PROVIDED PASSAGE

▬▬▬

By John Burton
Contractors for the state Department of Environmental Protection (DEP) will be in the area, beginning March 4, to clean up tons of debris washed into waterways by Super Storm Sandy.
“We know there is a lot in the water, a lot along the water’s edge, a lot in the places that used to be where water was,” said DEP spokesman Lawrence Ragonese.
The DEP has contracted with a number of companies to work on cleaning the area waters, seeking to get 75 percent of this trash removed by June 1.
“The hope is we’ll have as close to a normal summer season as possible,” Ragonese said.
The DEP, working in partnership with the Federal Emergency Management Agency (FEMA), has hired five contractors to scout and remove Sandy-related debris from the water and surrounding areas. The DEP has sectioned off the state into a series of 11 zones from the state’s northern, central, and southern regions.
Monmouth County water comes under two zone designations. The state’s zone 2 in the northern region of the county begins at the Outerbridge Crossing and ends at the northern bank of the Navesink River. Zone 3, which has the bulk of the county’s waterways, includes the Monmouth County’s coastal tidal streams, all of the Navesink and its tributaries south to and including all of the Manasquan River, according to the DEP.

▬▬▬

RECORDS SHOWN

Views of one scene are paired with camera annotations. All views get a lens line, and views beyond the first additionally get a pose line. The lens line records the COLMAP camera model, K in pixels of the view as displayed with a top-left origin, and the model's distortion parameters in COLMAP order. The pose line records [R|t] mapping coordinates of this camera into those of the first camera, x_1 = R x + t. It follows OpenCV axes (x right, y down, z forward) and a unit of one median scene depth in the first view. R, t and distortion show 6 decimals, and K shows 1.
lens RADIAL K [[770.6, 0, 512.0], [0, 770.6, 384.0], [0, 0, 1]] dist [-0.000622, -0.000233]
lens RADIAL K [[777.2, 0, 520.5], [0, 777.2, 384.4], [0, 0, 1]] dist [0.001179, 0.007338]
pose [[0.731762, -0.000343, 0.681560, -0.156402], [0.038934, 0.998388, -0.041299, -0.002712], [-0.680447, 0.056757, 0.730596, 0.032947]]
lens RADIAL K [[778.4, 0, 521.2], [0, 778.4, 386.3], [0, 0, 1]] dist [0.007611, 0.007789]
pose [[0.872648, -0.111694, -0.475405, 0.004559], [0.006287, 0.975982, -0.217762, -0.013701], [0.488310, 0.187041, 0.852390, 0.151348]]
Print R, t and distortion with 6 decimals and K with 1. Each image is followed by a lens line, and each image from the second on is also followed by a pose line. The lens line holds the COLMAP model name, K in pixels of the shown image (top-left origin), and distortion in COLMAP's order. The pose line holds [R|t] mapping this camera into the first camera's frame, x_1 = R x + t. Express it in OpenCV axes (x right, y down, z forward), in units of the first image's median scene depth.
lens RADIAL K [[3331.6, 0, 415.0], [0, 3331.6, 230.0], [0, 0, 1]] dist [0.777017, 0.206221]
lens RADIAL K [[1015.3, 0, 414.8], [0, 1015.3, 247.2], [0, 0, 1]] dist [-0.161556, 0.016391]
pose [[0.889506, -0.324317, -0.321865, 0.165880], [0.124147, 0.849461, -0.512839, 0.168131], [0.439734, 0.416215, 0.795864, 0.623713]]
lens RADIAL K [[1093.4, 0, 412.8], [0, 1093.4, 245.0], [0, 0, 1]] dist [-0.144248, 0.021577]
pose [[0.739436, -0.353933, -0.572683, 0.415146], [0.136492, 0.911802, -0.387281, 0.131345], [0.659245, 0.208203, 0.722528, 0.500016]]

▬▬▬

ACTIONS TO TAKE
1: In the article on the Sandy debris cleanup, rewrite the paragraph beginning "Monmouth County water comes under two zone designations" as a short bulleted list that keeps its main facts.
2: In the article on the Sandy debris cleanup, by what date does the DEP aim to have 75 percent of the trash removed?
3: Continue the article on the Sandy debris cleanup from where it stops.

ANSWERS TO THE EXERCISE
1:
- Monmouth County waters fall under two state zones.
- Zone 2, in the county's northern region, runs from the Outerbridge Crossing to the northern bank of the Navesink River.
- Zone 3 covers most of the county's waterways: the coastal tidal streams and all of the Navesink and its tributaries, south through the whole Manasquan River.

2: June 1.

3:
The contracts were awarded to: DonJon Marine, Hillside, which will be responsible for zones 1 and 2; and CrowderGulf Disaster Recovery and Debris Management, headquartered in Theodore, Ala., which will be responsible for most of the county’s waterways in zone 3.
“We are in unchartered waters here,” Ragonese said, acknowledging the pun, “because we never had to do this type of cleanup before.”
For the first 12 weeks following the October storm, efforts were focused on removing the incredible amount of debris from the streets and in front of people’s homes, with the DEP now concentrating its efforts on the water cleanup.
CrowderGulf is already on-site, training personnel and reviewing state requirements and maps, Ragonese said.
A CrowderGulf representative said in an email this week the company wouldn’t comment, as the actual work hasn’t begun. Calls placed to DonJon’s offices were not returned by press time.
Marcus Witkowski, commodore for the Atlantic Highlands Yacht Club, said he was concerned about the upcoming boating season.
“I’m going to tell you right now, it’s going to be a cautious time for the recreational boater,” he said.
Witkowski said the main problem isn’t what’s floating on top of the water but rather what has sunk and is unseen that’ll pose the most threat to watercraft.
“There were so many vessels lost,” he said. “There are so many docks and pilings that were torn loose, got waterlogged and floated out and sunk into susceptible areas.”
Ragonese acknowledged that what is underwater is an unknown at this point. “These companies that have been hired will be out there with sonar and other devices looking underwater,” along with scuba divers to search, he said.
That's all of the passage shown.